Put each line of text from the rows below into a numbered list, omitting blank lines and leaving out the pictures.

# # # # #

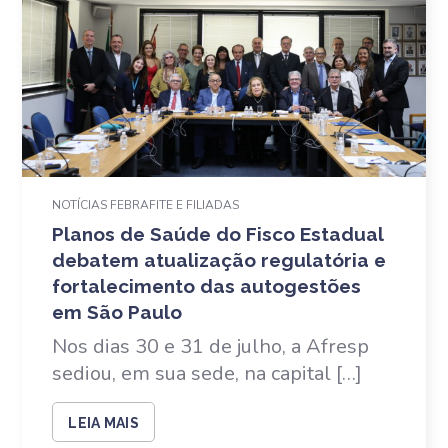
NOTÍCIAS FEBRAFITE E FILIADAS
Planos de Saúde do Fisco Estadual
debatem atualização regulatória e
fortalecimento das autogestões
em São Paulo
Nos dias 30 e 31 de julho, a Afresp
sediou, em sua sede, na capital […]
LEIA MAIS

# # # # #

Answer below ▸
1. NOTÍCIAS FEBRAFITE E FILIADAS
2. Planos de Saúde do Fisco Estadual
3. debatem atualização regulatória e
4. fortalecimento das autogestões
5. em São Paulo
6. Nos dias 30 e 31 de julho, a Afresp
7. sediou, em sua sede, na capital […]
8. LEIA MAIS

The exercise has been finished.